§ **WORK INSTRUCTIONS**:
Print back each record unchanged, without pictures.

>>>>

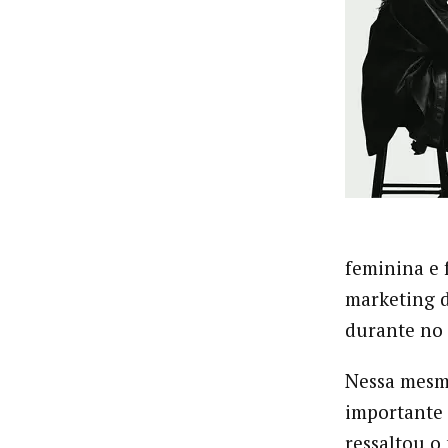
feminina e 
marketing d
durante no
Nessa mesma
importante 
ressaltou o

<<<<

§ **EXERCISE RESULT**:
feminina e 
marketing d
durante no
Nessa mesma
importante 
ressaltou o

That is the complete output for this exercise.